After Hurricane Harvey displaced tens of thousands of people in August 2017, Osteen tweeted that he and his wife were praying for those affected. Days later, after he faced an onslaught of criticism on social media, Osteen said the megachurch was welcoming Texans seeking shelter.

Sarah Jory, who lives in Luling, Louisiana, in St. Charles Parish, also criticized the Duplantises on Facebook. She said in an interview that she didn't know anyone in the parish who got one of the generators Duplantis said he had given away.

Abate and Jory said they have been told that their power will be restored by Sept. 29.

Abate said she drove to the ministries Wednesday afternoon to inquire about obtaining a generator and was told none were available.

In a recording shared with NBC News of a separate encounter, a man at the church Wednesday offered water but said that generators had been given away.

"I am not holding my tongue when I'm watching this man watch his community fall to pieces and do nothing about it," Abate said. "He is nothing more than an actor. You can put him up there with De Niro and Travolta and all of them."

Jesse Duplantis faced backlash in May 2018 after he said God told him he needed a pricey new jet and asked his followers to pay for it. He said at the time, "If Jesus was physically on the Earth today, he wouldn't be riding a donkey."

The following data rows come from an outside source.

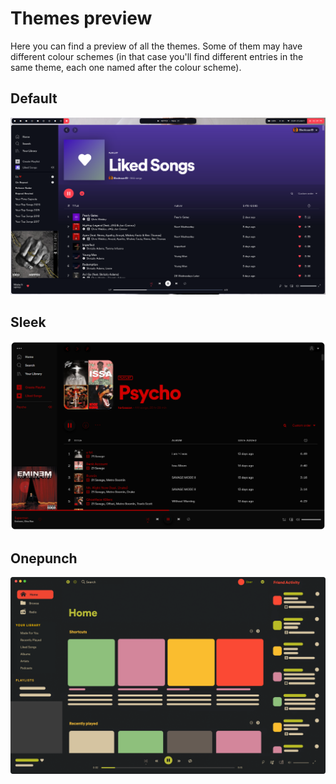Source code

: # Themes preview

Here you can find a preview of all the themes. Some of them may have different colour schemes (in that case you'll find different entries in the same theme, each one named after the colour scheme).

## Default

![Ocean Screenshot](Default/ocean.png)

## Sleek

![Psycho Screenshot](Sleek/psycho.png)

## Onepunch

![Onepunch Screenshot](Onepunch/\__Home.png)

Abate said she has nearly depleted her life savings buying a generator and supplies to care for herself, her elderly relatives and neighbors. She has endured record high temperatures in her home and is without sewerage. She said she used zip ties to hold an old greenhouse together so she can shower in her yard.

Abate said she and her friends are cooking for those in need and helping people find meals and places to shower and sleep. She questioned how many people the couple had invited to shower or rest at their "fully generated gated comfort zone."

Abate said Wednesday that significantly smaller churches have been aiding hurricane victims.

She said she hadn't seen Jesse and Kathy Duplantis shaking hands and providing comfort. "Much less offering anyone a snazzy new generator," she wrote. "I'm disgusted with how your 'MINISTRY' has locked its gates to those who live steps away. Shame on you sir."

She concluded her post by complimenting the couple on the "nice outfits" they wore in the Facebook video.

"I'm in the same clothes since Sunday," Abate wrote. "Thanks for Nothing!"

CORRECTION (Sept. 8, 2021, 10:00 p.m. ET): A previous version of this article misstated St. Rose's municipal status. It is a town, not a parish.